**Given request A:**
Copy word for word the stretch of the post on tolls from "10 May Let’s" through "Saturday, May 7.".
**Given request B:**
Carry on the post on tolls from the point where it stops.

**Source:**
--- begin ---

10 May Let’s not be fatalistic about tolling
Posted May 8, 2016 from Seattle, WA
“Tolls are here to stay” wrote the Editors of the Seattle Times last Saturday, May 7.
I say: Don’t be so sure! Tolls have made their spectacular advance partly because we the public and our leaders haven’t really thought them through and because many folks—both those who like tolls and those who can’t stand them–are accepting as gospel the misguided notion that tolls are to ‘help the environment.’
I am running an ad in the A-section of the Seattle Times on Tuesday, May 10 that makes the point that “Tolls aren’t green!” Here is the ad:
Since that’s not searchable, here is the text of the ad:
Tolls aren’t Green
WADoT is smitten with Tolls; Gastax still better
WA DoT is smitten with tolls, no doubt because they have proven to be the path of least resistance to new revenue. Perversely, however, it is the spectacular success of the gas-tax in reducing Carbon pollution that has made DoTs all over the country so frustrated with it. Gas tax revenues decline over time because gas taxes cause people to use fuel more efficiently. Tolls by contrast are ‘Carbon-stupid’: a Hummer pays the same as a Yaris. Rather than impose a hodgepodge of whatever tolls are politically do-able, with all the attendant irrationalities & shocking inefficiencies, why not go back to the old marriage–w/ an electric car fix–and restate the vows?
end of ad.
In the rest of the blog I’m just going to elaborate on the points made in the ad, which is too small to allow for any complexity.
WA DoT is smitten with tolls, no doubt because they have proven to be the path of least resistance to new revenue.
WA DoT has tried and failed and tried and succeeded in raising the gas tax in recent years, but the opposition is ‘pre-mobilized,’ and highly motivated, and indeed, new increases in the gas tax would involve a tough political fight. On the other hand WA DoT’s success in getting 520 tolled, plus the new Hot Lane Tolls on 405 and 167 that came without any terribly bruising fights, has got to have the DoT excited that it has a new potential revenue source that won’t generate overpowering public opposition.
So far, tolls have been very much aided by the DoT’s “divide and conquer” strategy (I’m not accusing them of anything here, this all makes sense from the DoT’s standpoint). Here on Beacon Hill, we don’t have to go on 520 very much, or take the Tacoma Narrows Bridge. If you aren’t late for work coming from Auburn, you can be zen, drive a safe speed, and you don’t need pay for a fast lane. So far, anyway…
Sentence 2 + 3:
Perversely, however, it is the spectacular success of the gas-tax in reducing Carbon pollution that has made DoTs all over the country so frustrated with it. Gas tax revenues decline over time because gas taxes cause people to use fuel more efficiently.
These sentences are the heart and soul of the ad. In the Seattle Times on Feb 29, 2008 Andrew Garber wrote an opinion in the Seattle Times predicting where things were going in regards transportation issues that expressed the frustrationt DoTs everywhere were having with the gas tax:
“Tolls also would provide the state a new source of money. The growth of state gas-tax revenue is slowing, and, as vehicles become more fuel-efficient, officials predict tax collections won’t keep up with the cost of maintaining and improving the transportation system.”

--- end ---

[Extracted records]

--- begin ---

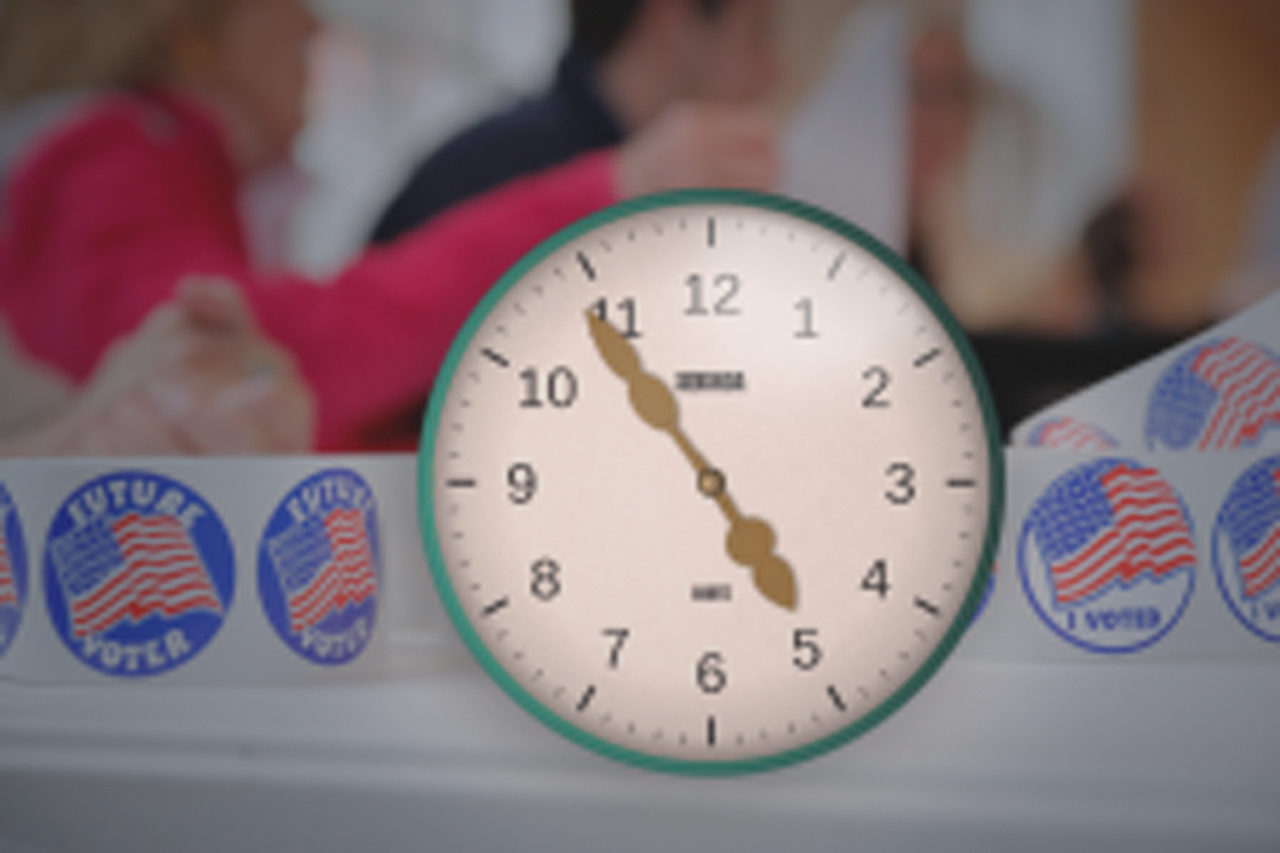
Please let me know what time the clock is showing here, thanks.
4:54
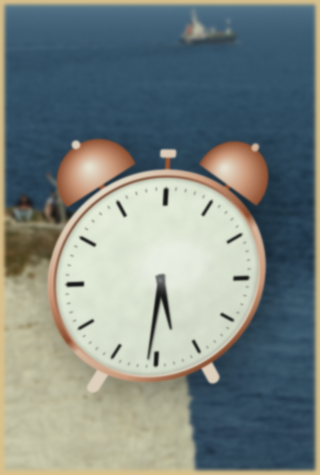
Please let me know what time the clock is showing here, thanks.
5:31
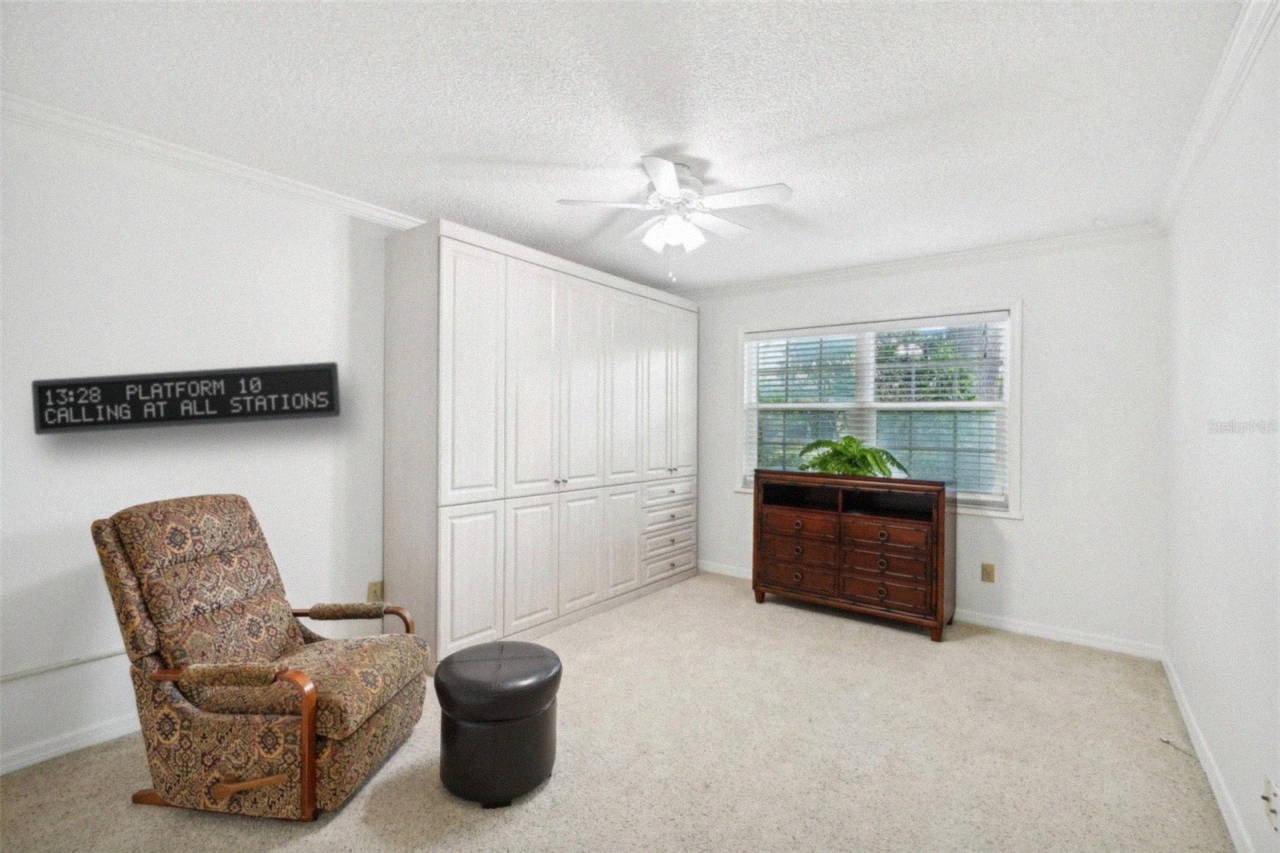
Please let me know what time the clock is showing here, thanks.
13:28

--- end ---

**Task result A:**
10 May Let’s not be fatalistic about tolling
Posted May 8, 2016 from Seattle, WA
“Tolls are here to stay” wrote the Editors of the Seattle Times last Saturday, May 7.

**Task result B:**
To anyone aware and concerned about the current problem of Climate Forcing, this quote is very jarring. Here is the gas-tax being credited with single-handedly working to solve one of the world’s biggest problems, the hidden cause of the destruction of the nation of Syria, the reason Florida is going to be running to the Treasury soon for compensation for lost real estate, the reason the Tar Sands forest is burning up, and instead of jumping up and down celebrating the amazing success of the gas tax in combating climate change we are hearing about the need to ditch it and find some other revenue-raising device.
If one took the trouble to look, one could no doubt find quotes like Garber’s from every state DoT in the country and from the Federal DoT as well, which is on a permanent campaign against the gas tax. DoT’s hate a revenue source that keeps declining, and although it is understandable that any bureaucracy would hate that, it is imperative that the public, the media and our leaders realize the implications of this decline: The fact that the agency is in pain means a very big problem is being solved!
Furthermore, the decline in revenues involves two virtuous circles: The gas tax puts downward pressure on the price of gas on the one hand, softening the increase of the tax on the paying motorist, and meanwhile, although this does not apply to folks who can’t afford to switch cars or adamantly don’t want to, the motorist can often simply opt for a more efficient vehicle, which also can reduce the pain of a gas tax increase.
Tolls by contrast are ‘Carbon-stupid’: a Hummer pays the same as a Yaris.
Here is one of the fatal flaws of tolling. When the gas tax was conceived, the external costs of fossil fuels were not known or at least were not worried about. But the gas tax got the problem right anyway, because in general a two-ton vehicle that will damage the road more pays more than a half-ton vehicle will and that proportionality is reflected by this near-perfect user-fee, the gas tax. With tolls, all that knowledge is gone, a vehicle is a vehicle, and it would be a very heavy political lift with myriad technical problems to bring any of it back. As more is known about the health effects of pollution, and the health and lifestyle effects of constant noise, we need to throw in a host of other external costs in addition to the climate costs of pollution. The Gas tax intuitively knows about these pollution, health and also physical danger externalities while in the other corner, the virtual tollbooth, is completely clueless and will not help society escape these onerous problems.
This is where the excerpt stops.